Baseline demographic characteristics consisted of age at index date, sex, calendar year of index date, most recent smoking status, most recent drinking status, and IMD quintile. Baseline clinical characteristics included BMI, Charlson Comorbidity Index [22, 23], and history of microvascular and macrovascular complications of diabetes. Complications were identified using Read Codes [24] present in patient records at any time prior to the index date.

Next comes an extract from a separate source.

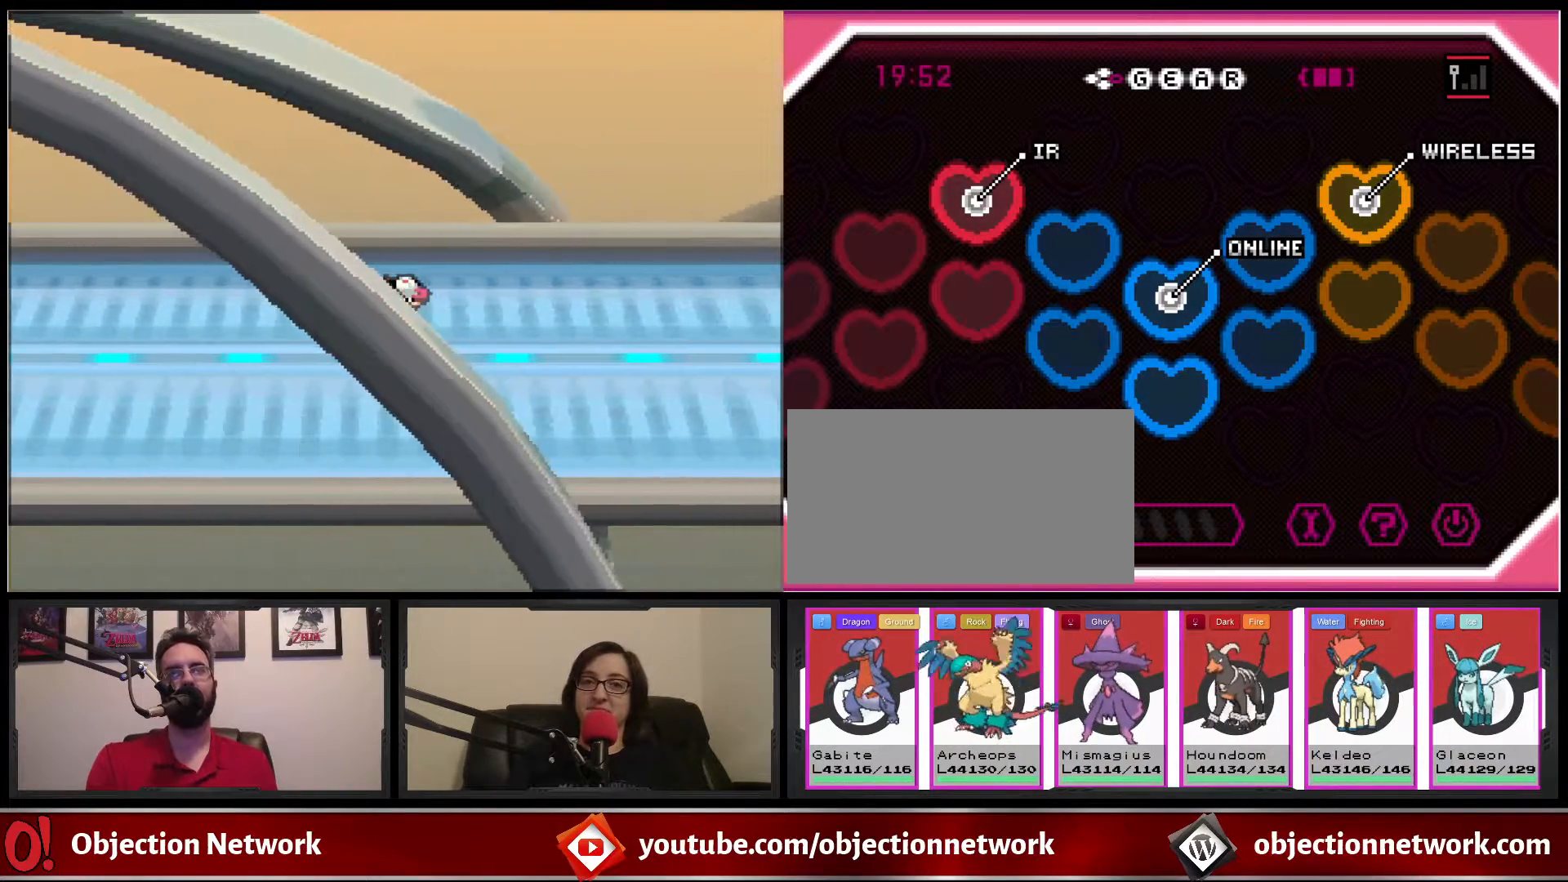
{"dt_ms": 500, "buttons": ["B", "DPAD_RIGHT"], "events": []}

Baseline laboratory values consisted of blood pressure, total cholesterol, and HbA1c. These were identified using the most recent result within 1 year prior to the index date. Categorical variables for laboratory values were constructed using the diabetes QOF rules: blood pressure ≤ 140/80 mmHg, total cholesterol ≤ 5 mmol/L (193 mg/dL), and HbA1c ≤ 59 (7.5%), 59 to ≤ 64 (8.0%), 64 to ≤ 75 (9.0%), and > 75 mmol/mol. Baseline medications included antidiabetic agents, lipid lowering agents, and medications for blood pressure. Baseline medications were identified using British National Formulary (BNF) codes in the CPRD Therapy file [25] within 1 year prior to the index date.

Several approaches to addressing potential problems caused by missing data, including multiple imputations [26], were considered for this study. However, absence of data on important baseline variables such as smoking status, BMI, and HbA1c could have been informative, i.e., indicators of poor quality of care or lower GP contact prior to the index date. Therefore, where applicable, separate categories for missing data were constructed for baseline demographic, clinical, and treatment variables.

Statistical methods

Multilevel logistic regression analyses were performed to estimate the unadjusted and adjusted odds of meeting each of the quality measures in cancer patients compared to controls. All covariates described in the section above (and included in the propensity score matching) were included in the adjusted analyses. In addition, test result-based quality measures were partitioned into the probability of being measured/tested, and the conditional (upon being measured/tested) probability of meeting the measure/test threshold.

Primary analyses

The primary analyses were conducted using up to 5 years of follow-up after the index date. Unadjusted analyses included cancer (yes/no) and time (in years) as independent variables. Adjusted analyses also included all baseline demographic and clinical characteristics (described in the previous section), as well as time, as independent variables. Furthermore, in order to examine whether the effect of cancer on outcomes changed over time, we performed an additional adjusted analysis for each outcome measure in which we also included an interaction term for cancer and time. We then compared the two models (with versus without the interaction term) for each outcome measure using the likelihood ratio test to determine whether adding the interaction term improved the fit of the model. We interpreted a statistically significant (p ≤ 0.05) likelihood ratio test as indicating that the effect of cancer on the outcome measure changed significantly over time.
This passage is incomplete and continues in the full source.